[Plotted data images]
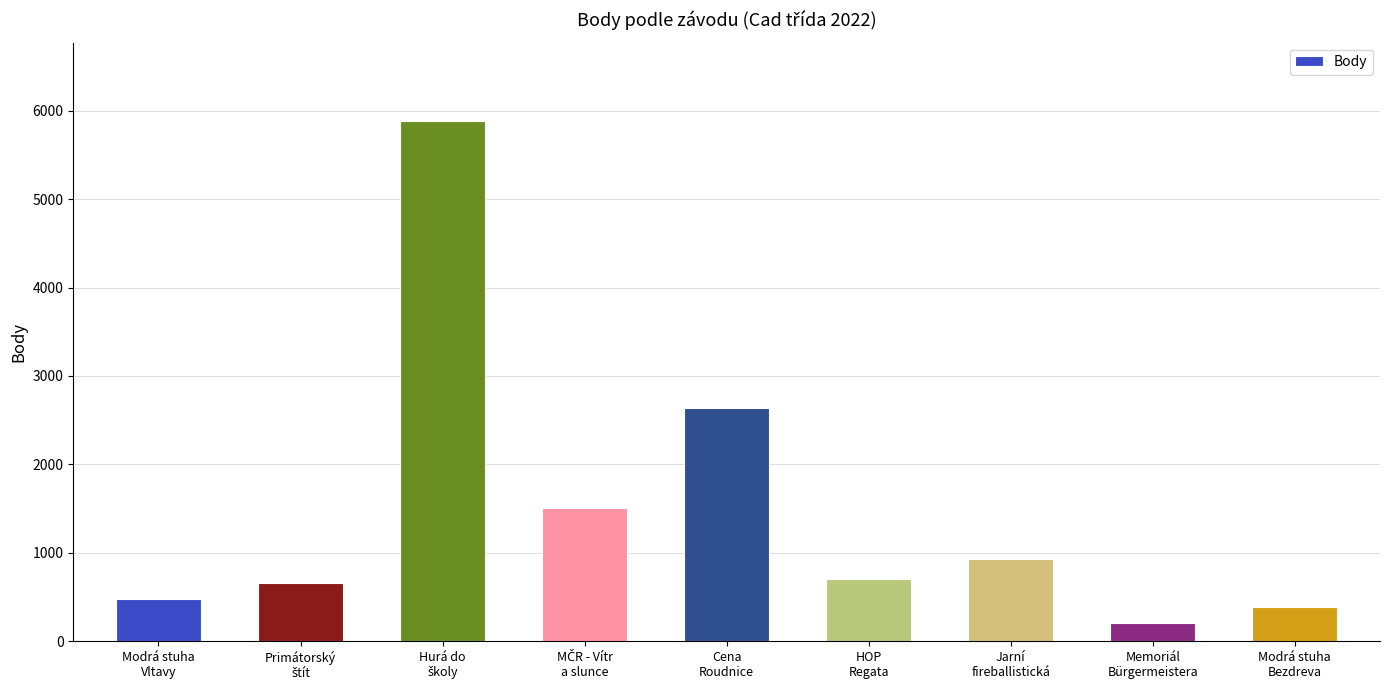

The chart shows a value of 932 at Jarní
fireballistická. True or false?

True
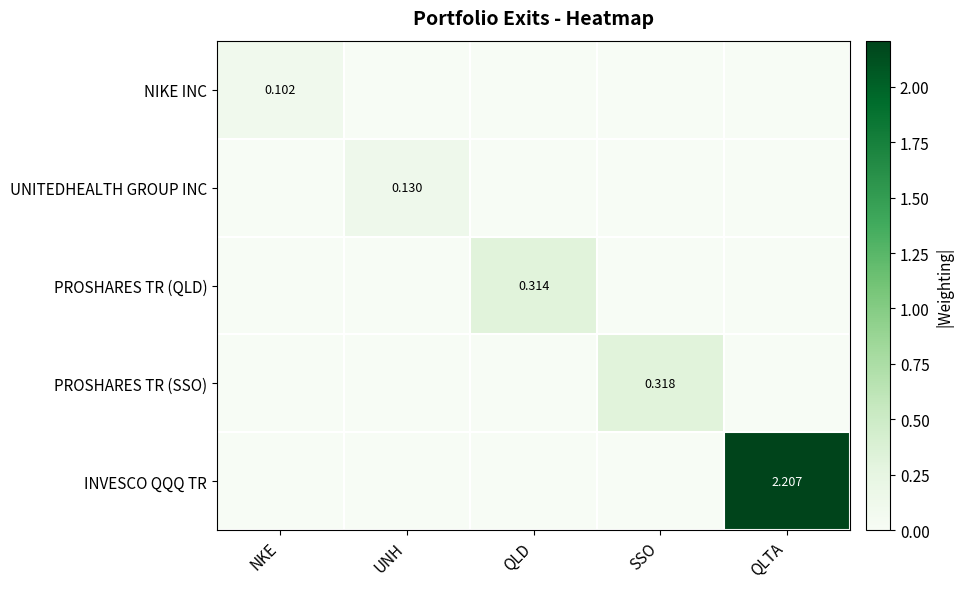

List the series in order of their peak value, highest first.

INVESCO QQQ TR, PROSHARES TR (SSO), PROSHARES TR (QLD), UNITEDHEALTH GROUP INC, NIKE INC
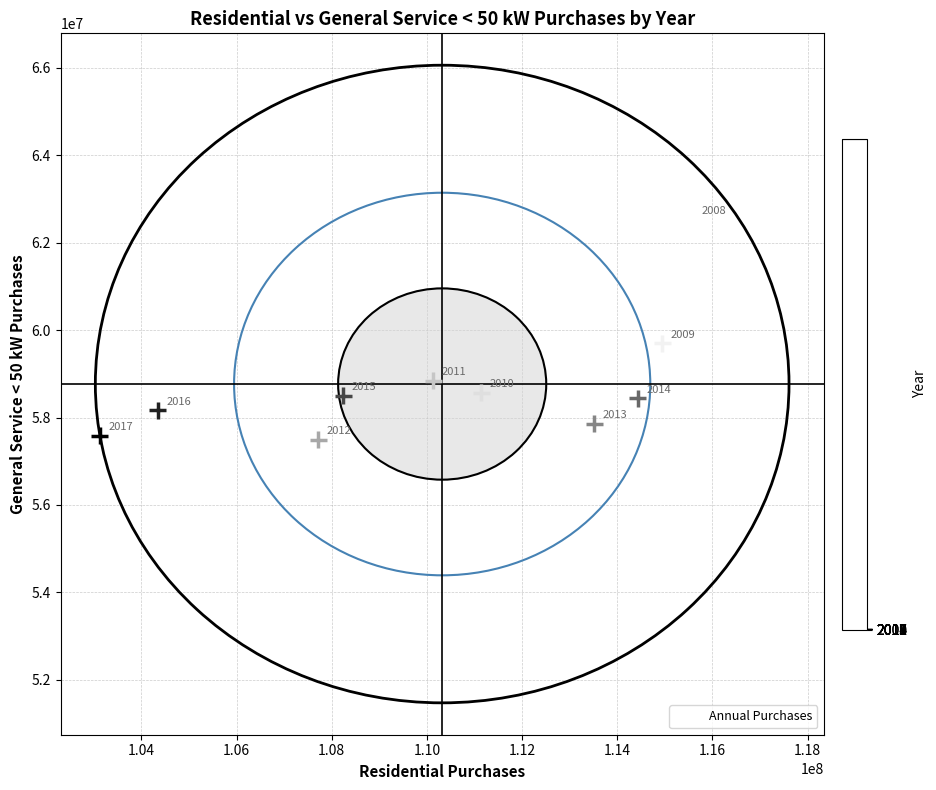

What Y value in the scatter plot is closest to 60005542?

59701648.2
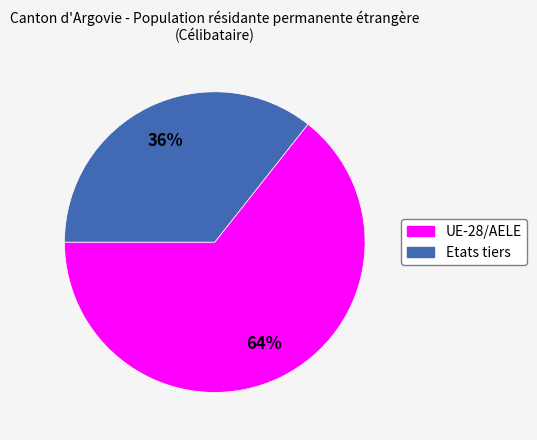

Does UE-28/AELE account for over 50% of the chart?

Yes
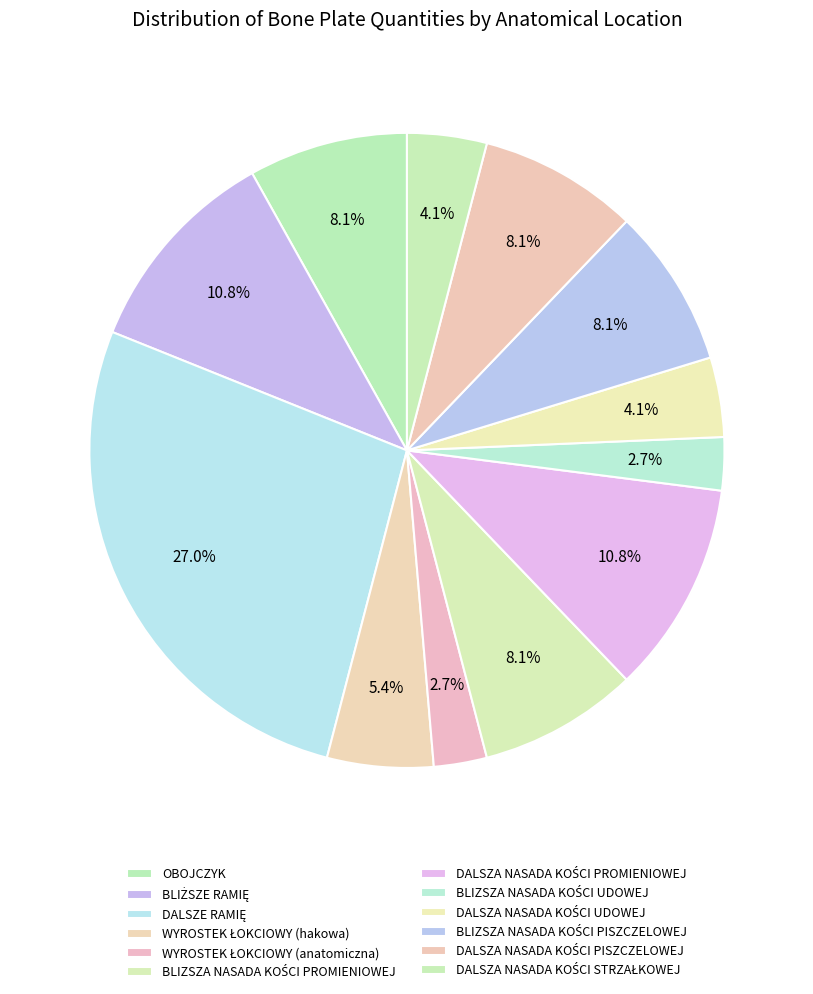

How many segments does this pie chart have?

12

**Work instructions**
Rewrite the material above, replacing every "chart" with "graph" and leaving all other wording unchanged. Leave the pictures out of your answer.

**Task result**
The graph shows a value of 932 at Jarní
fireballistická. True or false?

True

List the series in order of their peak value, highest first.

INVESCO QQQ TR, PROSHARES TR (SSO), PROSHARES TR (QLD), UNITEDHEALTH GROUP INC, NIKE INC

What Y value in the scatter plot is closest to 60005542?

59701648.2

Does UE-28/AELE account for over 50% of the graph?

Yes

How many segments does this pie graph have?

12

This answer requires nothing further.